9 Jan 2025

How to bounce back after losing your job

12:31 pm on 9 January 2025
Close-up. Smiling young businesswoman holding cardboard box with her things.

Photo: 123RF

Last year was a big 12 months of job losses on a big scale.

An estimated 9500 public servants were made redundant, with job listings staying low throughout the year.

Listings rose by one percent in November on Seek, but the number of applications per job increased by three percent at the same time.

If you have lost your job, human behavioural specialist counsellor Hayden Brown said the first thing you should do is take ownership and responsibility of the situation.

"This isn't per say for the loss itself but potentially for response or in this case, your emotional response to it," he told Summer Times.

"If we can recognise that we are in that emotional state, and build some self-awareness, mindfulness that we are in this emotional state, it is very likely bringing up past experiences of fear and rejection.

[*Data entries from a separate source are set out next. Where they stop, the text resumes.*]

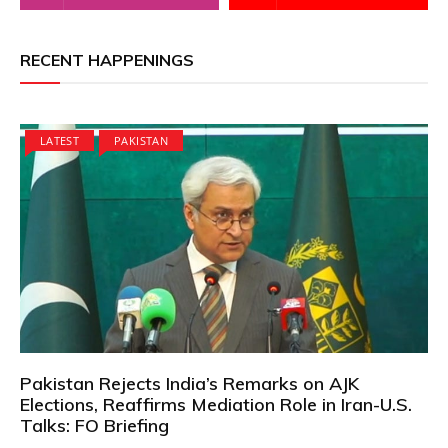
RECENT HAPPENINGS
LATEST
PAKISTAN
Pakistan Rejects India’s Remarks on AJK
Elections, Reaffirms Mediation Role in Iran-U.S.
Talks: FO Briefing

"Then we can actually start to be more mindful of that and try to be more self-governed and creating a plan, whether it's putting a CV together, whether it's networking. Perhaps there is some long overdue meaningful conversations with your partner that perhaps need to be had."

Brown said it helps to recognise that you likely highly polarised, highly emotional, and perhaps even grieving.

He said there is nothing wrong with these emotional states, but you need to start separating what is fact from what is fiction.

"We have the amygdala, which is the threat detection centre (of the brain), and we also have the pre-frontal cortex, and when that comes online, we're most engaged, we're most purposeful, we're most self-governed and strategic," he said.

"The pre-frontal cortex tends to come online when we're doing things that are most meaningful to us, most purposeful and we're living our values."

Brown acknowledged it is easier said than done, but that your best bet is going to really reconnect with what is most meaningful to you, and what gives you that sense of purpose.

He said that tends to transcend the emotional fear-based states and starts to get you to start thinking more strategically and purposefully again.

"So, taking the time, using this as an opportunity. Many of us get complacent, we stay in a job because we've always done it, or because it's good pay, or it's stable," he said.

Brown believes this will help create a road map and allow you to explore future opportunities.